— Start of Source records —

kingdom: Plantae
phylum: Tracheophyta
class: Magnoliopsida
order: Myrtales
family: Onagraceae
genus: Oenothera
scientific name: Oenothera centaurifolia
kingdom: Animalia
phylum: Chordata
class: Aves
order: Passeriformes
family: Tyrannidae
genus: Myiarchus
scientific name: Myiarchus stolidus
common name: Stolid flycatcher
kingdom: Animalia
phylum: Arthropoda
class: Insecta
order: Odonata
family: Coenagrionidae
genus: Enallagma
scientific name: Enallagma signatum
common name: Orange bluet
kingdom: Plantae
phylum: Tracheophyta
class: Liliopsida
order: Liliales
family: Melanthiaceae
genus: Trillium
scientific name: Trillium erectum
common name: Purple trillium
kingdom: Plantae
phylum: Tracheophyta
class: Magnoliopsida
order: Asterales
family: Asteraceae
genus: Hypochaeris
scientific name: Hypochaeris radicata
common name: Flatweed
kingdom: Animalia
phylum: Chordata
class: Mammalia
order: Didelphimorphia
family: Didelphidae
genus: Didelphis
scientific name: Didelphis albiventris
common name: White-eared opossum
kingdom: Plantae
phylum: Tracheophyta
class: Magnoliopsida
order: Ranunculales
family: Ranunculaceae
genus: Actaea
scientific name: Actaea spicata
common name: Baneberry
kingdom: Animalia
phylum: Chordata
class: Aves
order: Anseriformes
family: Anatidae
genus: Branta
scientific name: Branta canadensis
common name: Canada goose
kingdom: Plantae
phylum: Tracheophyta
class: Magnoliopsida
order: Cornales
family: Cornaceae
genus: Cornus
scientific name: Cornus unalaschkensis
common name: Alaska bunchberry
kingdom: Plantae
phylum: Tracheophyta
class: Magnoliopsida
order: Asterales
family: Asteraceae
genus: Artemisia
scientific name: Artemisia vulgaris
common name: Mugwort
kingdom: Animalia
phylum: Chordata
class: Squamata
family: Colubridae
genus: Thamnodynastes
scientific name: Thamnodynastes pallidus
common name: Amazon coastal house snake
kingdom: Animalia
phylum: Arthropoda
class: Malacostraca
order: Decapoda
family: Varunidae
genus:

— End of Source records —

__Your objective__.
Reproduce every line given for the items above, in the same order and with the same wording.

__Result of this exercise__.
kingdom: Plantae
phylum: Tracheophyta
class: Magnoliopsida
order: Myrtales
family: Onagraceae
genus: Oenothera
scientific name: Oenothera centaurifolia
kingdom: Animalia
phylum: Chordata
class: Aves
order: Passeriformes
family: Tyrannidae
genus: Myiarchus
scientific name: Myiarchus stolidus
common name: Stolid flycatcher
kingdom: Animalia
phylum: Arthropoda
class: Insecta
order: Odonata
family: Coenagrionidae
genus: Enallagma
scientific name: Enallagma signatum
common name: Orange bluet
kingdom: Plantae
phylum: Tracheophyta
class: Liliopsida
order: Liliales
family: Melanthiaceae
genus: Trillium
scientific name: Trillium erectum
common name: Purple trillium
kingdom: Plantae
phylum: Tracheophyta
class: Magnoliopsida
order: Asterales
family: Asteraceae
genus: Hypochaeris
scientific name: Hypochaeris radicata
common name: Flatweed
kingdom: Animalia
phylum: Chordata
class: Mammalia
order: Didelphimorphia
family: Didelphidae
genus: Didelphis
scientific name: Didelphis albiventris
common name: White-eared opossum
kingdom: Plantae
phylum: Tracheophyta
class: Magnoliopsida
order: Ranunculales
family: Ranunculaceae
genus: Actaea
scientific name: Actaea spicata
common name: Baneberry
kingdom: Animalia
phylum: Chordata
class: Aves
order: Anseriformes
family: Anatidae
genus: Branta
scientific name: Branta canadensis
common name: Canada goose
kingdom: Plantae
phylum: Tracheophyta
class: Magnoliopsida
order: Cornales
family: Cornaceae
genus: Cornus
scientific name: Cornus unalaschkensis
common name: Alaska bunchberry
kingdom: Plantae
phylum: Tracheophyta
class: Magnoliopsida
order: Asterales
family: Asteraceae
genus: Artemisia
scientific name: Artemisia vulgaris
common name: Mugwort
kingdom: Animalia
phylum: Chordata
class: Squamata
family: Colubridae
genus: Thamnodynastes
scientific name: Thamnodynastes pallidus
common name: Amazon coastal house snake
kingdom: Animalia
phylum: Arthropoda
class: Malacostraca
order: Decapoda
family: Varunidae
genus:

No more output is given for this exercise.